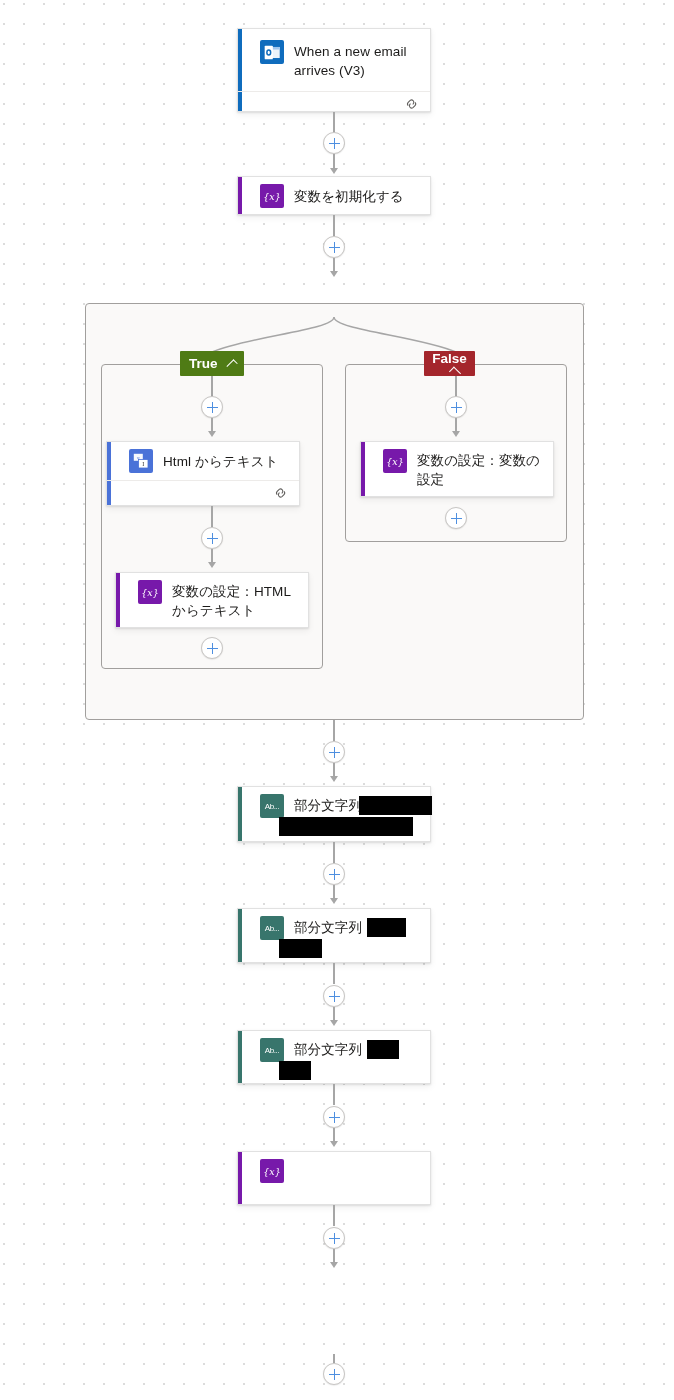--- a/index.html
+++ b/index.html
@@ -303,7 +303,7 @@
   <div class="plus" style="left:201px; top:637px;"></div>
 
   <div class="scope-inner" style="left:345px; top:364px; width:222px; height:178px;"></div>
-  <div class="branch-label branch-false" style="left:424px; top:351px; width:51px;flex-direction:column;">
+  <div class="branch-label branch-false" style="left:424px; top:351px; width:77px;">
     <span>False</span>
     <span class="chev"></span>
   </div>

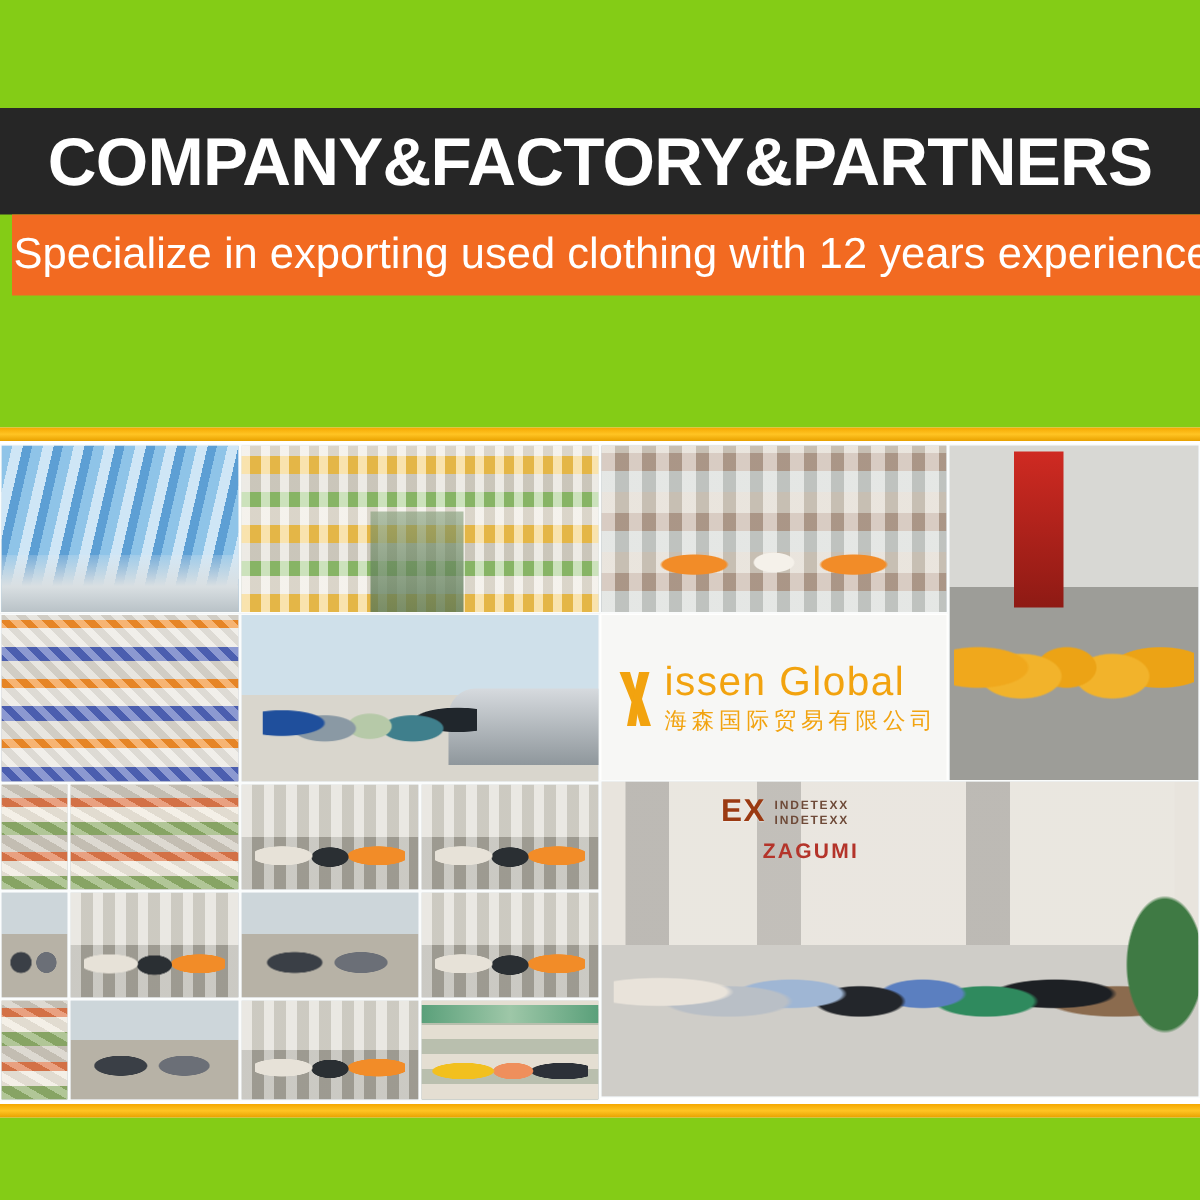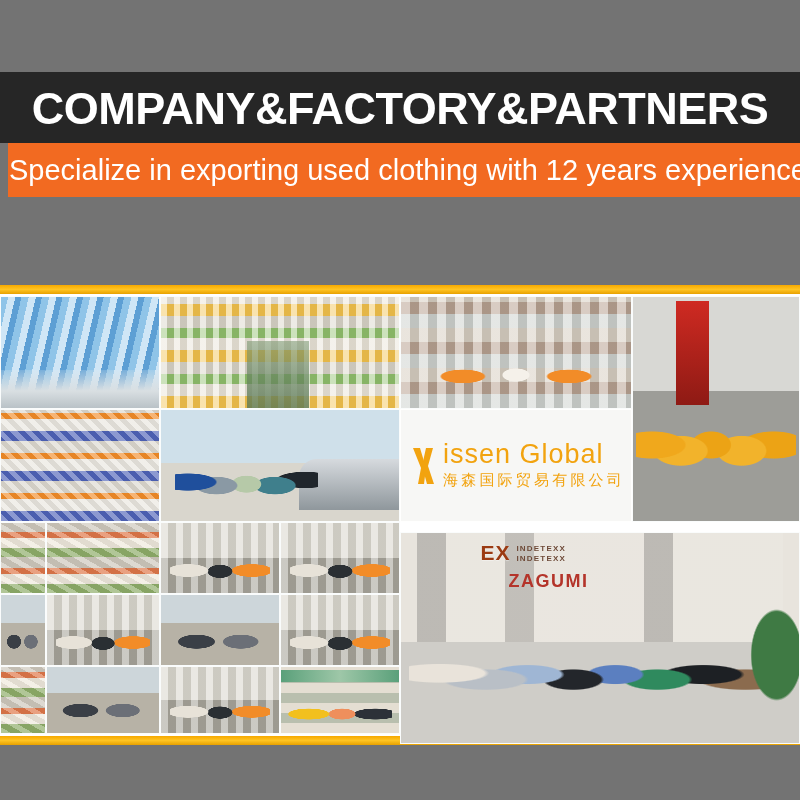--- a/index.html
+++ b/index.html
@@ -9,7 +9,7 @@
     font-family: "Liberation Sans", sans-serif;
     overflow: hidden;
   }
-  .page { position: relative; width: 800px; height: 800px; background: #737373; overflow: hidden; }
+  .page { position: relative; width: 800px; height: 800px; background: #84cc16; overflow: hidden; }
 
   
   .title-bar {

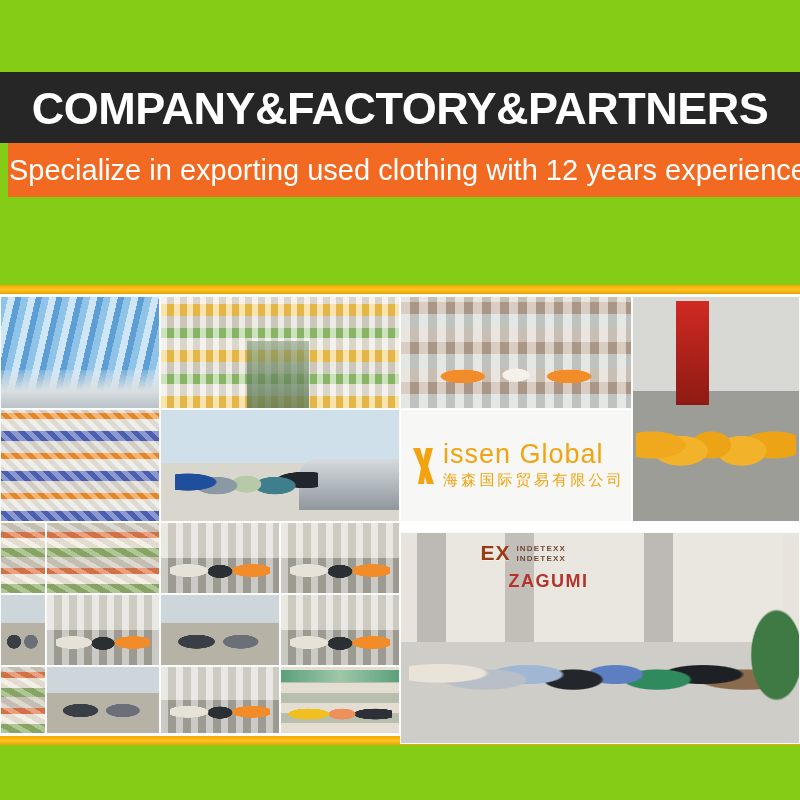--- a/index.html
+++ b/index.html
@@ -335,7 +335,7 @@
         <div class="ph ph-stall"></div>
       </div>
 
-      <div class="tile" style="left:400px;top:236px; width:400px; height:212px;padding-left:8px;">
+      <div class="tile" style="left:400px;top:224px; width:400px; height:212px;padding-left:8px;">
         <div class="ph ph-office-team">
           <div class="facade"></div>
           <div class="sign-ex">EX</div>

About this task -> Leave out the pictures. Transcribe only the lines above, from the first through the one that contains "800px; background: #737373;".

Exercise solution ->
--- a/index.html
+++ b/index.html
@@ -303,7 +303,7 @@
   <div class="plus" style="left:201px; top:637px;"></div>
 
   <div class="scope-inner" style="left:345px; top:364px; width:222px; height:178px;"></div>
-  <div class="branch-label branch-false" style="left:424px; top:351px; width:51px;flex-direction:column;">
+  <div class="branch-label branch-false" style="left:424px; top:351px; width:77px;">
     <span>False</span>
     <span class="chev"></span>
   </div>

--- a/index.html
+++ b/index.html
@@ -9,7 +9,7 @@
     font-family: "Liberation Sans", sans-serif;
     overflow: hidden;
   }
-  .page { position: relative; width: 800px; height: 800px; background: #737373; overflow: hidden; }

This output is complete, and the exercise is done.